All examples below use this function. Define it once in your shell profile or deployment scripts.
stamp() {
openssl ts -query -sha256 -data "$1" -no_nonce \
| curl -s -H "Content-Type: application/timestamp-query" \
--data-binary @- https://free.tsa.cnx.net.kh/ > "$1.tsr"
}
This hashes the file locally, sends only the hash to CNX, and writes the timestamp token alongside the original file. The original is never modified.
Backup software records when a backup was made in its own catalog — a timestamp written by the same system that holds the backup. A privileged administrator, or an attacker who has compromised backup infrastructure, can modify both the backup and its catalog entry. No major backup tool provides external timestamp attestation; this gap is unaddressed by the backup software industry.
A CNX timestamp token created immediately after a backup completes is a witness that no backup administrator can retroactively forge. Call it from your post-job hook or cron:
stamp /backups/daily-$(date +%Y%m%d).tar.gz
The .tsr file sits alongside the backup. In a dispute or audit, the token proves the backup existed in exactly this state at this time — independently, externally, to a party outside your infrastructure.
Veeam post-job script: add the stamp function and the call above to a post-job script in the Veeam job advanced settings → Scripts tab. Veeam passes the backup file path in $VEEAM_BACKUP_FILE if configured.
Stamp the log file at regular intervals. Each token proves the log was in exactly this state at this time — insertions or deletions after the stamp are detectable on the next verification.
# Run hourly via cron: 0 * * * * stamp /var/log/audit/app.log mv /var/log/audit/app.log.tsr /var/log/audit/stamps/$(date -u +%Y%m%dT%H%M).tsr
The .tsr files in the stamps directory form a chain.

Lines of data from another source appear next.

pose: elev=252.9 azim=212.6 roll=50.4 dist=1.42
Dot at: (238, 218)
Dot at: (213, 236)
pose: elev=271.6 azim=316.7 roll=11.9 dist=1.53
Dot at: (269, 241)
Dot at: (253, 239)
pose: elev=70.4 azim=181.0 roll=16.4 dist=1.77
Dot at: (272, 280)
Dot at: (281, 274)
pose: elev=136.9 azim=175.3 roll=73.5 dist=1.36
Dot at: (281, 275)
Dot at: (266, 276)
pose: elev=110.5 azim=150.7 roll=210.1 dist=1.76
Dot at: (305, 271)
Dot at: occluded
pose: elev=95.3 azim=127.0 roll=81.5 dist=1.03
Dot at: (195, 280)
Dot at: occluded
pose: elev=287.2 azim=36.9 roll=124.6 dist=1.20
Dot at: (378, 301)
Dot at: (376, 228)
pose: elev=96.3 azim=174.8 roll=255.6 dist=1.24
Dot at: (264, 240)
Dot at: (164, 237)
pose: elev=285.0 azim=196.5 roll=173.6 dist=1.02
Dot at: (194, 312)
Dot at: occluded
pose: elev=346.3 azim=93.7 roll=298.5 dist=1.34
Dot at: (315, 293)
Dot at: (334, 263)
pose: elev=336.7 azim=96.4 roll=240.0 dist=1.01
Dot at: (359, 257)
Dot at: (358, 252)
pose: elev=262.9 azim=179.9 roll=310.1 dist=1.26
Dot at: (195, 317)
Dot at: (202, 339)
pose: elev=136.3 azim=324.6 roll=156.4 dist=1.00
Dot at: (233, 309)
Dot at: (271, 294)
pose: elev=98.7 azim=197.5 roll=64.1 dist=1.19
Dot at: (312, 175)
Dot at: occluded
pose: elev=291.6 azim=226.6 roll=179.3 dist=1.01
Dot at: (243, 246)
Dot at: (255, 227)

To verify any interval: retrieve the .tsr from that hour and the log snapshot that existed at that time.
In regulated industries, the meaningful timestamp is not on the source commit — it is on the release artifact. The commit timestamp can be questioned; the artifact is what was actually deployed. A CNX timestamp on the release tarball or container image digest proves the artifact existed before deployment, before an audit, and before any dispute.
Stamp a release tarball at build time:
stamp release-v1.0.0.tar.gz
Stamp a Docker image: use the image's content digest, not its local ID — the digest is the same value anywhere the image is pulled, so it's what you'd actually want to prove later.
# Push (or pull) the image, then get its content digest
docker push myapp:v1.0.0
docker inspect --format='{{index .RepoDigests 0}}' myapp:v1.0.0 > /tmp/image-digest
cat /tmp/image-digest
# myapp@sha256:9b2f3c1a8e4d0c7f6a5b3d2e1f0a9c8b7d6e5f4a3b2c1d0e9f8a7b6c5d4e3f2a
# Timestamp the digest and save the token next to your release assets
stamp /tmp/image-digest
mv /tmp/image-digest.tsr myapp-v1.0.0-digest.tsr
Store the .tsr in your release assets alongside the artifact. For CI/CD pipelines, add the stamp call as a post-build step right after the push, before publishing the release. The token proves the exact digest existed at that time — anyone who later pulls myapp@sha256:9b2f3c1a... is pulling the same bytes this token attests to.
SignTool has native RFC 3161 support via /tr. Add the CNX TSA URL to any existing signing command:
signtool sign /tr https://free.tsa.cnx.net.kh/ /td sha256 /fd sha256 /f cert.pfx script.ps1
The timestamp is embedded in the signature. The signed file remains verifiable after the signing certificate expires.
jarsigner has native RFC 3161 support via -tsa:
jarsigner -tsa https://free.tsa.cnx.net.kh/ -keystore keystore.jks -storepass pass app.jar alias
The timestamp is embedded in the JAR signature block. No sidecar file.
Adobe Acrobat Pro, iText 7, and PyHanko all support embedding CNX timestamps directly inside PDF signatures — no separate file needed.